Remember, we're discussing supervised learning only to create our similarity measure. The similarity measure, whether manual or supervised, is then used by an algorithm to perform unsupervised clustering.
Comparison of Manual and Supervised Measures
This table describes when to use a manual or supervised similarity measure depending on your requirements.
Requirement | Manual | Supervised |
---|---|---|
Eliminates redundant information in correlated features? | No, you need to investigate any correlations between features. | Yes, DNN eliminates redundant information. |
Gives insight into calculated similarities? | Yes | No, embeddings cannot be deciphered. |
Suitable for small datasets with few features? | Yes. | No, small datasets don't provide enough training data for a DNN. |
Suitable for large datasets with many features? | No, manually eliminating redundant information from multiple features and then combining them is very difficult. | Yes, the DNN automatically eliminates redundant information and combines features. |
Creating a supervised similarity measure
Here's an overview of the process to create a supervised similarity measure:
This page discusses DNNs, while the following pages cover the remaining steps.

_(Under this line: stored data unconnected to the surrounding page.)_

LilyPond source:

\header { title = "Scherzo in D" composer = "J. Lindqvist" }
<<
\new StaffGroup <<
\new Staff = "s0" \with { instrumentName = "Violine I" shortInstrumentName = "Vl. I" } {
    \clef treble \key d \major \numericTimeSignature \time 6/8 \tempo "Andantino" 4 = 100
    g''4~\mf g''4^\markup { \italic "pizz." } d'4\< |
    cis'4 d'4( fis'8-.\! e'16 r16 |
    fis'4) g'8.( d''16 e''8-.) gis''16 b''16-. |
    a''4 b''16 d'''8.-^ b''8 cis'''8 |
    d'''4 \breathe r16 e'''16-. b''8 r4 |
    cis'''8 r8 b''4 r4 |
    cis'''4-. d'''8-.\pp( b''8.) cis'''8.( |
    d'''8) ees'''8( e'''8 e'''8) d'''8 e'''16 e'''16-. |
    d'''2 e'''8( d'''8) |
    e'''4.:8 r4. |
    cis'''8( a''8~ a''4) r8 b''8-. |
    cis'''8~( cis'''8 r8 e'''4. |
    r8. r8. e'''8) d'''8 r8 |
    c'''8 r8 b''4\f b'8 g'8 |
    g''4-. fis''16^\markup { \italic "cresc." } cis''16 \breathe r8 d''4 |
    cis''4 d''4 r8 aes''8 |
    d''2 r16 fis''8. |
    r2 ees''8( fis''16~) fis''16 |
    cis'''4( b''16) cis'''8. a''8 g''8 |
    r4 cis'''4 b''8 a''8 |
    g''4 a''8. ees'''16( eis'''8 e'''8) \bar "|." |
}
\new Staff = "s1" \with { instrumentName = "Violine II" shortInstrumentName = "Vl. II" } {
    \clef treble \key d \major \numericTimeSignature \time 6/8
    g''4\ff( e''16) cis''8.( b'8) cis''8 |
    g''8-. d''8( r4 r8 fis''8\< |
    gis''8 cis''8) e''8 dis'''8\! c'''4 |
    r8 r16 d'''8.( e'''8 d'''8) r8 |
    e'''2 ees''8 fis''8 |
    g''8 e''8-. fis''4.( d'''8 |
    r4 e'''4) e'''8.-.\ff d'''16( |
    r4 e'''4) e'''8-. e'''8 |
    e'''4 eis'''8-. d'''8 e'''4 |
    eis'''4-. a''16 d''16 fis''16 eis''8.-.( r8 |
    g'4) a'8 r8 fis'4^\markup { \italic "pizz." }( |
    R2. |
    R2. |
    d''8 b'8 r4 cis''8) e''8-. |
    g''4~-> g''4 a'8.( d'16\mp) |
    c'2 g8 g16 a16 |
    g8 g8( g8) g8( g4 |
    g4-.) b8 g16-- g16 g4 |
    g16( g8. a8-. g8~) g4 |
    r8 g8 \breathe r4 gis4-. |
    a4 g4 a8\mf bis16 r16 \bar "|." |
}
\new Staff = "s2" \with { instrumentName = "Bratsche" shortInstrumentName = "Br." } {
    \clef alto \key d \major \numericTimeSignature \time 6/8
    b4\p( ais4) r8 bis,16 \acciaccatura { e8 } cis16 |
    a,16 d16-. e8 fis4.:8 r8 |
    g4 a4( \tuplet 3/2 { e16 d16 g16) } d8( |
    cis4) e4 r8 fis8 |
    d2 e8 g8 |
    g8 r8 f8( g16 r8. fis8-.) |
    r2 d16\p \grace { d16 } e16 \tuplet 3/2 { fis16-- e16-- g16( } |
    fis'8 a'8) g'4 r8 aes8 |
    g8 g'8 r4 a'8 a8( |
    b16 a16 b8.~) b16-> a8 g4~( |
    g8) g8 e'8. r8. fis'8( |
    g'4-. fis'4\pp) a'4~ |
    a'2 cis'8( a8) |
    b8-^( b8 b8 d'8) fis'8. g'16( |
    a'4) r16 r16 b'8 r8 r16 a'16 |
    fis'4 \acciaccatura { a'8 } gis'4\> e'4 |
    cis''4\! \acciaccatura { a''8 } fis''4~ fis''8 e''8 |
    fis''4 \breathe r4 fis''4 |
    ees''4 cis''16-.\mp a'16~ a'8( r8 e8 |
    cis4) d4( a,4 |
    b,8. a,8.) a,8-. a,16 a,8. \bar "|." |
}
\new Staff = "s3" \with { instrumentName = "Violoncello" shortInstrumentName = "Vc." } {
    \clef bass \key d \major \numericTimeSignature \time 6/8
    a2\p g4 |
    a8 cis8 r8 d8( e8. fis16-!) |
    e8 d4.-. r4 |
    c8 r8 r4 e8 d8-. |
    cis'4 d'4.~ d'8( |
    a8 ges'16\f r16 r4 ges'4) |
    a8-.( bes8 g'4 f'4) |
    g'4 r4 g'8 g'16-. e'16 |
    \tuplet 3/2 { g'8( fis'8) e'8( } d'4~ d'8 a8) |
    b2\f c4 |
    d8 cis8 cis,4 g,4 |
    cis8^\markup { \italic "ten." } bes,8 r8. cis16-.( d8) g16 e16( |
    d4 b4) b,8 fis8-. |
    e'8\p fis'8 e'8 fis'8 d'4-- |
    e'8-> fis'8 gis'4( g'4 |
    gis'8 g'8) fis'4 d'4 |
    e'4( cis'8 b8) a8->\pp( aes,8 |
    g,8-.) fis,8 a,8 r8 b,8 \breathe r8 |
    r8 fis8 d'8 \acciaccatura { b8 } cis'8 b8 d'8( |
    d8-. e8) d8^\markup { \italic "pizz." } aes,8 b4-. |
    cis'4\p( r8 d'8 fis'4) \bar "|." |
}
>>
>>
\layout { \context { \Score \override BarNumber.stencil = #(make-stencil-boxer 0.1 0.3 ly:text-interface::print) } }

Choose DNN based on training labels
Reduce your feature data to lower-dimensional embeddings by training a DNN that uses the same feature data both as input and as the labels. For example, in the case of house data, the DNN would use the features—such as price, size, and postal code—to predict those features themselves.
Autoencoder
A DNN that learns embeddings of input data by predicting the input data itself is called an autoencoder. Because an autoencoder's hidden layers are smaller than the input and output layers, the autoencoder is forced to learn a compressed representation of the input feature data. Once the DNN is trained, extract the embeddings from the smallest hidden layer to calculate similarity.
Predictor
An autoencoder is the simplest choice to generate embeddings. However, an autoencoder isn't the optimal choice when certain features could be more important than others in determining similarity. For example, in house data, assume price is more important than postal code. In such cases, use only the important feature as the training label for the DNN. Since this DNN predicts a specific input feature instead of predicting all input features, it is called a predictor DNN. Embeddings should usually be extracted from the last embedding layer.
When choosing a feature to be the label:
Prefer numerical to categorical features because loss is easier to calculate and interpret for numeric features.
Remove the feature that you use as the label from the input to the DNN, or else the DNN will use that feature to perfectly predict the output. (This is an extreme example of label leakage.)
Depending on your choice of labels, the resulting DNN is either an autoencoder or a predictor.